Ça veut dire qu'il y a une impunité, au fond, sur les crimes qui ont été commis le 21 août dernier à l'arme chimique ? Ça passe ? Il n'y a pas de sanction particulière ? 

Qu'est-ce que vous voulez dire ? S'il y a une sanction militaire, je vais vous dire ce qu'il y a, il faut que vous sachiez...

Pas forcément militaire. 

Ah ? Mais une sanction c'est quoi alors ? 

C'est le travail de l'ONU d'y répondre. 

Justement. Le travail de l'ONU c'est d'avoir fait des sanctions de plus en plus importantes. D'ailleurs, je pense que nous aurions pu aller beaucoup plus loin. Mais après la sanction n'est pas forcément militaire. La Syrie aujourd'hui est l'épicentre d'un affrontement entre l'axe chiite et ses adversaires sunnites. C'est déjà une guerre qui est internationale. N'oubliez pas qu'il y a d'un côté la Russie et l'Iran, de l'autre les pays occidentaux et du Golfe.

Vous nous dites ce matin qu'il y a un risque d'embrasement ? 

Il y a un risque d'embrasement majeur dans cet endroit du monde, avec la Russie qui réaffirme tous les jours qu'elle veut redevenir une grande puissance. Ça n'a rien à voir avec le Mali ou la Libye, nous sommes là dans une poudrière. Il faut faire très attention aux résultats.

Un embrasement, c'est quoi ? Une troisième guerre mondiale ? 

Vous avez deux éléments.
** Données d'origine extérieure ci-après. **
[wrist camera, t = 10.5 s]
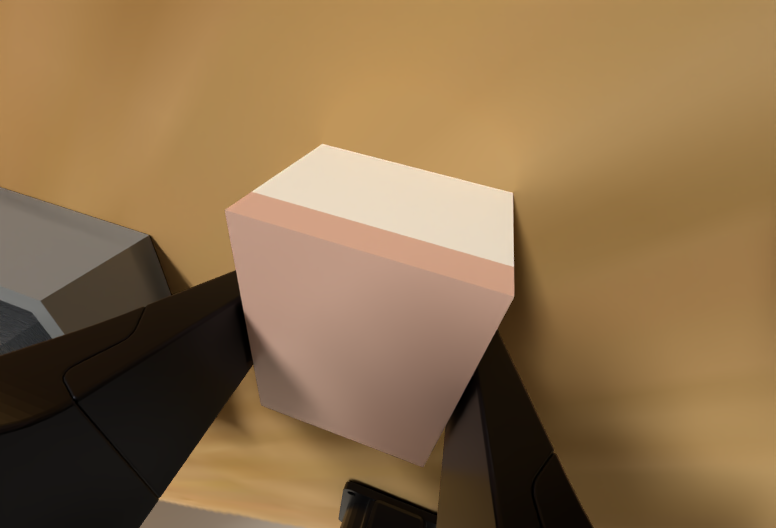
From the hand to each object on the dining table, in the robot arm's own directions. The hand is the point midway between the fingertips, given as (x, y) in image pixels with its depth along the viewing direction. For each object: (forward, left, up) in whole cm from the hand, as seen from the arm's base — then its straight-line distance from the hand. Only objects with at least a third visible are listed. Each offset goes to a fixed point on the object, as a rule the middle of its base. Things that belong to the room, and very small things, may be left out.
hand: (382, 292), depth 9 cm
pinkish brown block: (0, 0, -1) cm, 1 cm away
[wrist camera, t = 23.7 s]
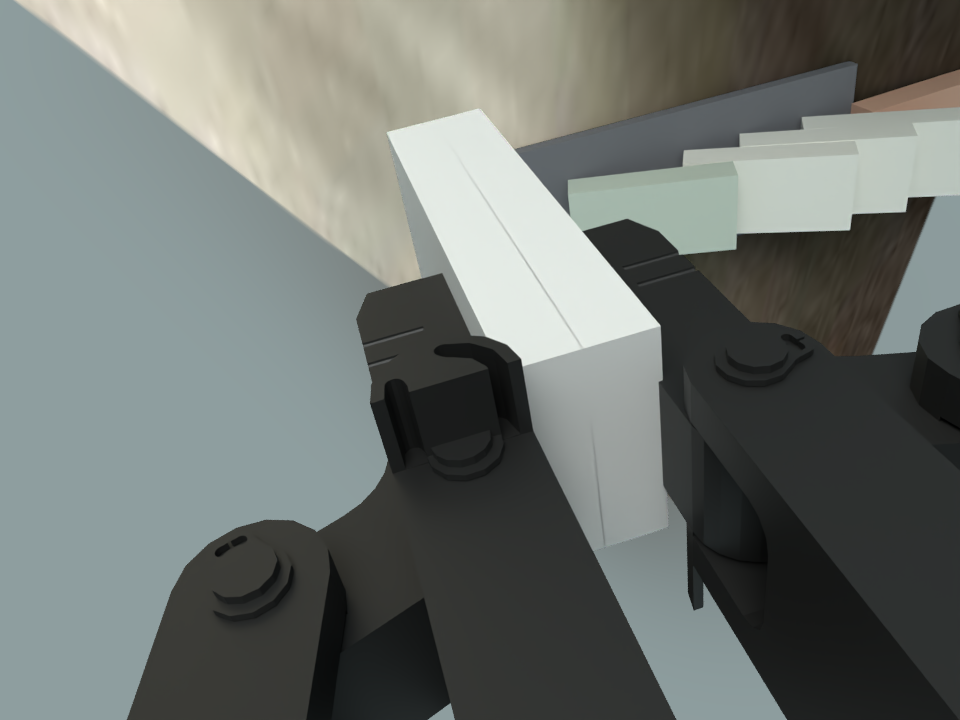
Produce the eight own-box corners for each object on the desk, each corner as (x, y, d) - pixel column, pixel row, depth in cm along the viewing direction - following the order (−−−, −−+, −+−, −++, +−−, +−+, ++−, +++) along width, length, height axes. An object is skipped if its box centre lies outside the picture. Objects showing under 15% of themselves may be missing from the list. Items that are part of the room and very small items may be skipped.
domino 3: (740, 146, 51) (918, 135, 48) (739, 133, 52) (911, 122, 50) (738, 218, 54) (905, 211, 51) (737, 204, 55) (900, 197, 53)
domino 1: (567, 194, 50) (738, 175, 48) (567, 180, 51) (732, 161, 50) (575, 264, 53) (736, 249, 51) (575, 249, 54) (731, 233, 52)
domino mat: (478, 158, 50) (481, 163, 49) (849, 60, 52) (857, 64, 52) (502, 296, 56) (505, 301, 55) (835, 201, 58) (842, 206, 58)
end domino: (873, 111, 52) (1002, 70, 53) (851, 103, 53) (978, 63, 55) (864, 184, 55) (987, 143, 56) (844, 174, 56) (964, 134, 58)
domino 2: (682, 163, 50) (859, 154, 48) (683, 150, 52) (854, 140, 49) (683, 235, 53) (849, 230, 51) (684, 220, 55) (846, 214, 52)
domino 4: (803, 129, 51) (983, 118, 49) (801, 117, 53) (975, 106, 50) (797, 201, 54) (966, 195, 52) (795, 187, 56) (959, 180, 53)
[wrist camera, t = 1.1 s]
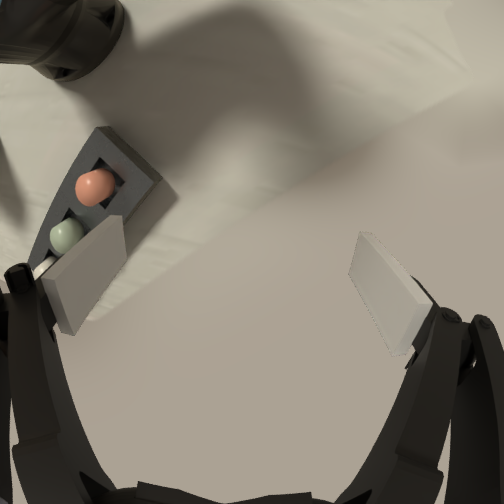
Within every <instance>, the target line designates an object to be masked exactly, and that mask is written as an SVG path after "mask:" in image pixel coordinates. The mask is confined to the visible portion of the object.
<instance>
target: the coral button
mask: <svg viewBox="0 0 504 504" xmlns="http://www.w3.org/2000/svg"><path fill="white" fill-rule="evenodd" d="M114 189H115V178H114V176H113V174H112V173H111V172H110V171H109V170H108V169H105V168H99V169H97V170H94V171H91V172H88V173H86V174H83V175H81V176H80V177H79V178H78V180H77V182H76V187H75V191H76V195H77V198H78V200H79V201H80V202H81V203H82V204H83V205H85V206H94V205H96V204H97V203H99V202H101V201H103V200H104V199H106V198H108V197H109V196H111V195H112V193H113V192H114Z"/></svg>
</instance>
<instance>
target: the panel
mask: <svg viewBox="0 0 504 504" xmlns="http://www.w3.org/2000/svg"><path fill="white" fill-rule="evenodd" d="M99 168H105V169H108V170H109V171H110V172H111V173H112V174H113V176H114V178H115V189H114V192H113V193H112V195H111V196H109V197H108V198H106V199H104V200H103V201H101V202H99V203H97V204H96V205H94V206H85V205H83V204H82V203H81V202H80V201H79V200H78V198H77V195H76V191H75V187H76V182H77V180H78V178H79V177H80V176H81V175H83V174H86V173H88V172H91V171H94V170H97V169H99ZM162 178H163V177H162V176H161V175H160V174H159V173H158V172H157V171H156V170H155V169H154V168H153V167H152V166H150V165H149V164H148V163H147V162H146V161H145V160H144V159H143V158H142V157H141V156H140V155H139V154H138V153H137V152H136V151H135V150H134V149H132V148H131V147H130V146H129V145H128V144H127V143H126V142H125V141H124V140H123V139H122V138H121V137H120V136H119V135H118V134H117V133H116V132H115V131H113V130H112V129H111V128H110V127H109V126H104V127H96V128H95V129H94V131H93V132H92V134H91V135H90V137H89V138H88V140H87V141H86V143H85V144H84V146H83V148H82V149H81V151H80V152H79V154H78V156H77V157H76V159H75V161H74V162H73V164H72V166H71V168H70V169H69V171H68V173H67V175H66V176H65V178H64V180H63V182H62V184H61V186H60V188H59V190H58V192H57V193H56V195H55V197H54V200H53V202H52V204H51V206H50V208H49V210H48V212H47V214H46V217H45V219H44V221H43V223H42V226H41V228H40V231H39V233H38V235H37V238H36V240H35V243H34V246H33V248H32V251H31V254H30V257H29V259H28V262H27V263H28V264H29V265H30V267H31V269H32V270H33V271H34V270H35V268H37V267H38V266H39V265H40V264H41V263H42V262H43V261H45V260H46V259H47V258H48V257H50V256H52V257H55V258H56V259H58V258H59V257H61V256H62V255H64V254H61V253H59V252H58V251H56V250H55V249H54V247H53V246H52V244H51V241H50V232H51V230H52V228H53V227H55V226H57V225H58V224H60V223H61V222H63V221H64V220H66V219H67V218H69V217H74V218H76V219H78V220H79V221H80V222H81V224H82V226H83V228H84V237H85V236H86V235H87V234H88V233H89V232H91V231H92V230H93V229H94V228H95V227H96V226H98V225H99V224H100V223H101V222H103V221H104V220H105V219H106V218H107V217H109V216H110V215H121V216H122V221H123V226H124V225H125V223H126V222H127V221H128V220H129V218H130V217H131V216H132V214H133V213H134V212H135V210H136V209H137V208H138V207H139V205H140V204H141V203H142V202H143V200H144V199H145V198H146V197H147V196H148V194H149V193H150V192H151V191H152V189H153V188H154V187H155V186H156V185H157V184H158V182H159V181H160V180H161V179H162Z"/></svg>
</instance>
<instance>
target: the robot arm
mask: <svg viewBox="0 0 504 504" xmlns="http://www.w3.org/2000/svg"><path fill="white" fill-rule="evenodd" d="M123 23H124V11H123V7H122V5H121V3H120V2H119V1H118V0H0V63H6V64H24V65H30V66H31V67H33V68H34V69H35V70H37V71H38V72H39V73H41V74H42V75H43V76H45V77H46V78H49V79H51V80H57V81H72V80H75V79H78V78H80V77H82V76H84V75H86V74H88V73H89V72H91V71H92V70H93V69H94V68H96V67H97V66H98V65H99V64H100V63H101V62H102V61H103V60H104V59H105V58H106V57H107V55H108V54H109V53H110V51H111V50H112V49H113V47H114V45H115V44H116V42H117V40H118V38H119V36H120V33H121V31H122V27H123ZM126 261H127V254H126V247H125V239H124V230H123V221H122V216H121V215H110V216H109V217H107V218H106V219H105V220H104V221H103V222H101V223H100V224H99V225H98V226H96V227H95V228H94V229H93V230H92V231H91V232H89V233H88V234H87V235H86V236H85V237H84V238H82V239H81V240H80V241H79V242H78V243H77V244H76V245H74V246H73V247H72V248H71V249H70V250H69V251H68V252H67V253H66V254H64V255H62V256H61V257H59V258H58V259H56V260H55V261H54V262H53V264H51V265H50V266H49V267H48V269H46V270H45V271H44V272H43V273H42V274H41V275H40V276H39V277H38V278H37V279H36V280H34V277H33V274H32V271H31V267H30V265H29V264H28V263H19V264H16V265H14V266H12V267H10V268H9V269H8V270H7V271H6V272H5V274H4V277H5V280H6V283H7V286H8V288H9V291H10V293H5V294H3V293H2V291H1V288H0V504H13V499H12V498H13V494H12V492H13V491H12V490H13V489H12V477H11V466H10V444H9V442H10V441H9V431H10V407H11V398H12V405H13V412H14V418H15V423H16V429H17V433H18V438H19V443H18V444H16V445H13V447H12V455H13V460H14V463H15V467H16V471H17V474H18V478H19V481H20V484H21V487H22V490H23V492H24V495H25V498H26V500H27V503H28V504H223V503H218V502H214V501H211V500H208V499H205V498H202V497H198V496H196V495H193V494H190V493H187V492H184V491H182V490H179V489H173V488H168V487H162V486H158V485H153V484H149V483H144V482H140V481H138V484H137V487H132V488H122V489H116V487H115V486H114V484H113V483H112V481H111V480H110V478H109V477H108V476H107V475H106V474H105V472H104V471H103V469H102V468H101V466H100V464H99V462H98V460H97V458H96V456H95V454H94V452H93V450H92V448H91V445H90V443H89V441H88V439H87V436H86V434H85V432H84V429H83V427H82V424H81V421H80V419H79V416H78V414H77V411H76V408H75V405H74V402H73V399H72V396H71V393H70V390H69V387H68V383H67V380H66V376H65V373H64V369H63V365H62V362H61V357H60V354H59V349H58V344H57V339H56V334H55V332H54V330H53V326H54V325H55V323H56V322H57V324H58V326H59V329H60V331H61V333H65V334H69V335H72V336H75V334H76V333H77V331H78V330H79V328H80V327H81V325H82V323H83V322H84V320H85V319H86V317H87V316H88V314H89V313H90V311H91V310H92V308H93V307H94V305H95V304H96V302H97V301H98V299H99V298H100V297H101V295H102V294H103V292H104V291H105V289H106V288H107V287H108V285H109V284H110V282H111V281H112V280H113V278H114V277H115V275H116V274H117V273H118V271H119V270H120V269H121V267H122V266H123V265H124V263H125V262H126ZM349 276H350V278H351V279H352V281H353V283H354V285H355V287H356V288H357V290H358V292H359V294H360V296H361V297H362V299H363V301H364V303H365V305H366V307H367V308H368V310H369V312H370V314H371V316H372V318H373V320H374V322H375V323H376V325H377V327H378V329H379V331H380V333H381V335H382V337H383V339H384V341H385V343H386V345H387V347H388V349H389V351H390V353H391V356H400V355H406V354H407V352H408V350H409V349H410V347H411V345H413V346H414V348H415V352H414V354H413V355H412V357H411V359H410V360H409V362H408V364H407V365H406V367H405V369H407V368H408V369H407V372H406V375H405V377H404V380H403V383H402V385H401V388H400V390H399V393H398V395H397V398H396V400H395V403H394V405H393V407H392V409H391V411H390V414H389V416H388V418H387V420H386V423H385V425H384V427H383V429H382V431H381V433H380V435H379V437H378V438H377V441H376V442H375V444H374V446H373V448H372V450H371V452H370V453H369V455H368V457H367V459H366V461H365V462H364V464H363V466H362V467H361V469H360V471H359V472H358V474H357V475H356V477H355V479H354V480H353V482H352V483H351V484H350V485H349V487H348V488H347V489H346V490H345V491H344V492H343V493H342V494H341V495H340V496H339V497H338V499H337V500H336V501H335V502H334V503H331V502H328V501H325V500H320V499H314V498H312V495H311V492H306V493H296V494H283V495H268V496H264V497H259V498H255V499H250V500H245V501H239V502H234V503H227V504H434V503H435V501H436V498H437V496H438V493H439V491H440V488H441V485H442V482H443V478H444V476H443V472H442V471H439V470H438V468H437V467H438V462H439V459H440V456H441V453H442V450H443V446H444V442H445V439H446V435H447V432H448V428H449V424H450V419H451V441H450V460H449V471H448V480H447V488H446V494H445V501H444V504H504V350H503V347H502V345H501V342H500V339H499V336H498V333H497V331H496V328H495V326H494V324H493V323H492V321H491V320H490V319H489V318H487V317H486V316H483V315H479V314H477V315H475V316H474V318H473V320H472V322H471V323H466V322H462V319H461V317H460V316H459V315H458V314H457V313H456V312H455V311H453V310H451V309H449V308H445V307H441V308H440V307H439V306H438V304H437V303H436V302H435V300H434V299H433V298H432V297H431V296H430V294H429V293H428V292H427V291H426V290H425V288H423V286H422V285H421V283H420V282H419V281H418V280H416V279H415V278H414V277H412V276H411V275H409V274H408V272H407V271H406V270H405V269H404V268H403V267H402V266H401V264H400V263H399V262H398V261H397V260H396V259H395V258H394V257H393V255H392V254H391V253H390V252H389V251H388V250H387V249H386V248H385V247H384V246H383V245H382V244H381V242H380V241H379V240H378V239H377V238H376V237H375V236H374V235H373V234H372V233H368V232H360V233H359V237H358V241H357V245H356V249H355V253H354V257H353V260H352V264H351V268H350V271H349ZM475 361H476V363H475V366H474V368H473V363H474V362H475Z"/></svg>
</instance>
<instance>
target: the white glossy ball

D'abord un affrontement inter-ethnique et inter-confessionnel. Mais aussi, au sein même des Sunnites, d'un côté la Turquie et le Qatar qui sont derrière les Frères Musulmans, de l'autre l'Arabie Saoudite et les Émirats Arabes Unis qui sont contre. C'est une poudrière. Attention de ne pas faire comme en Irak.

En tant qu'ancien ministre des Affaires étrangères, avez-vous compris dans cette crise la position de la France ? Est-ce que vous la soutenez ? 

Sur le plan moral, j'ai bien compris que le président Hollande estimait qu'on ne peut pas laisser quelqu'un utiliser des armes chimiques. La question, c'est la preuve exacte. Je suis heureux qu'il ait finalement demandé d'attendre le rapport des Nations Unies pour savoir si Bachar Al-Assad lui-même a décidé d'utiliser les armes chimiques. Il y a une position d'attente générale. Il faut à tout prix éviter la guerre.

François Hollande a-t-il été trop vite, trop loin, trop près des Américains ? 

En tant que secrétaire général adjoint de l'ONU, j'ai un devoir de réserve. Ce que je sais, c'est que personne ne peut s'affranchir des Nations Unies. Aucun pays. La multipolarité du monde a complètement changée. La prééminence des États-Unis, c'est terminé. Il y a une nouvelle donne dans le monde : nous ne sommes plus seuls à décider. Il faut absolument l'accepter. Un mot sur les deux millions de réfugiés de la Syrie. C'est sans précédent dans l'Histoire récente, ils sont aujourd'hui laissés seuls. Ce sont les agences onusiennes qui s'en occupent, c'est le programme alimentaire mondial et l'UNICEF, et j'aimerai aussi qu'on puisse les aider financièrement.